Work required:
Copy, without any change, the lines from the one that holds "Colorado background" through the final line of the material below.

Data supplied:
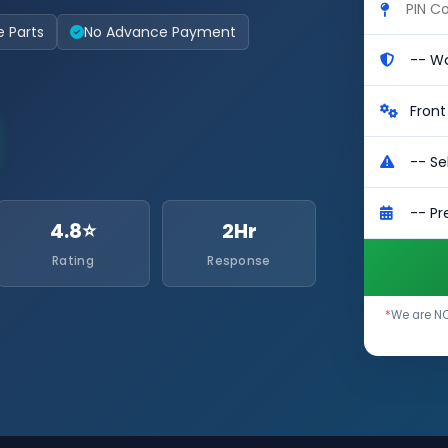
e Parts
No Advance Payment
4.8⭐
2Hr
Rating
Response
*
We are NO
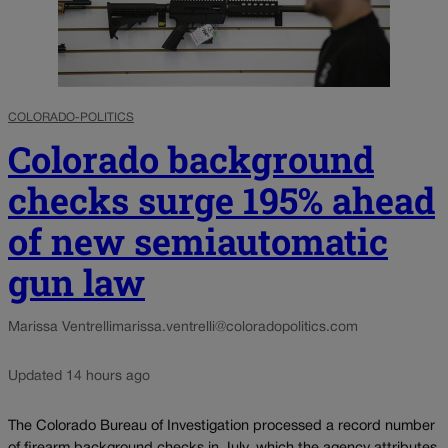
COLORADO-POLITICS
Colorado background
checks surge 195% ahead
of new semiautomatic
gun law
Marissa Ventrelli
marissa.ventrelli@coloradopolitics.com
Updated 14 hours ago
The Colorado Bureau of Investigation processed a record number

Expected answer:
Colorado background
checks surge 195% ahead
of new semiautomatic
gun law
Marissa Ventrelli
marissa.ventrelli@coloradopolitics.com
Updated 14 hours ago
The Colorado Bureau of Investigation processed a record number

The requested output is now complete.